LONDON: Sterling fell on Thursday, marching towards Wednesday's almost two-week low, as investors nervously awaited an impending deadline for the end of the Bank of England's emergency bond-buying programme.
A fragile yen languished near a fresh 24-year low, while markets were also on edge ahead of U.S. inflation data due later in the day for possible clues on how much higher the Federal Reserve will push interest rates.
Sterling eased 0.1% to $1.10860 at 0808 GMT, following a 1.25% rebound in the previous session after the Financial Times reported that the BoE had signalled privately to lenders that it was prepared to extend its emergency bond-buying programme beyond Friday's deadline if market conditions demanded it.
However, the central bank later reiterated that its programme of temporary gilt purchases will end on Oct. 14.
At the same time, Britain's new government said on Wednesday that it would not reverse its vast tax cuts or reduce public spending - a plan which has wreaked havoc in the country's financial markets.
On Thursday, BoE said UK pension schemes are racing to raise hundreds of billions of pounds to shore up derivatives positions before the BoE's Friday deadline.

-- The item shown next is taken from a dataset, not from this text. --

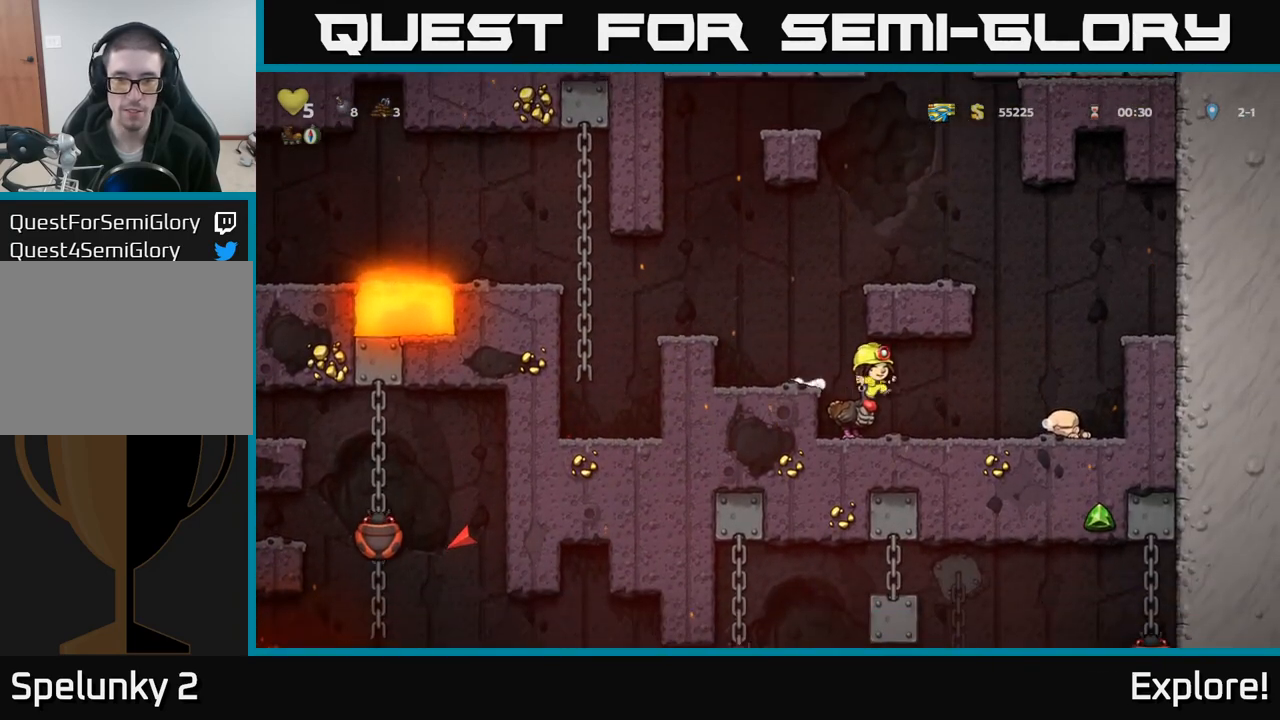
{"buttons": [], "left_stick": "center", "right_stick": "center", "events": [[317, "A", "down"], [400, "DPAD_LEFT", "down"], [417, "A", "up"], [467, "DPAD_LEFT", "up"]]}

"We can expect potential market take-up to continue to increase as market participants prepare for the BoE to exit the market.
While the government shows little sign of turning back from the path of unfunded tax cuts, we can expect the market to focus on the risks of extended Gilt market volatility and potential contagion risks," said Jeremy Stretch, head of G10 FX Strategy at CIBC Capital Markets.
He added that, unless there is a "position adjustment from the government", sterling will likely remain under pressure. Another currency struggling against the U.S. dollar was the yen , which traded 0.1% lower at 146.8.
This is a whisker away from an August 1998 low of 146.98 per dollar hit on Wednesday, and well past last month's low of 145.90 per dollar which prompted Japanese authorities to intervene to buy the yen.
The yen "has lost its safe haven appeal," said Rodrigo Catril, a senior currency strategist at National Australia Bank.
"There's been this sense of cautiousness around that previous high (for dollar/yen) ... now they've punched through it, and therefore it feels like you have a little bit more room to keep going, because there hasn't been any intervention."
U.S. INFLATION IN FOCUS
Elsewhere, the U.S. dollar index , which measures the greenback against a basket of peers including sterling and yen, rose 0.05% to 113.29 ahead of core inflation in the U.S. data, projected to rise 6.5% year-on-year in September.
Data showed on Wednesday that U.S. producer prices increased more than expected last month.
Minutes from the Federal Reserve's policy meeting last month showed that officials agreed they needed to raise interest rates to a more restrictive level - and then keep them there for some time - to meet their goal of lowering "broad-based and unacceptably high" inflation, even as the minutes contained a hint of a downshift in the pace of future monetary tightening.
Analysts at ING expected the dollar to continue to consolidate as the release of the September minutes revealed a still very hawkish Fed as "the cost of doing too little outweighed the cost of doing too much".
The euro flattened to $0.96965, while the antipodean currencies were nursing small declines after having fallen to fresh multi-year lows earlier in the week.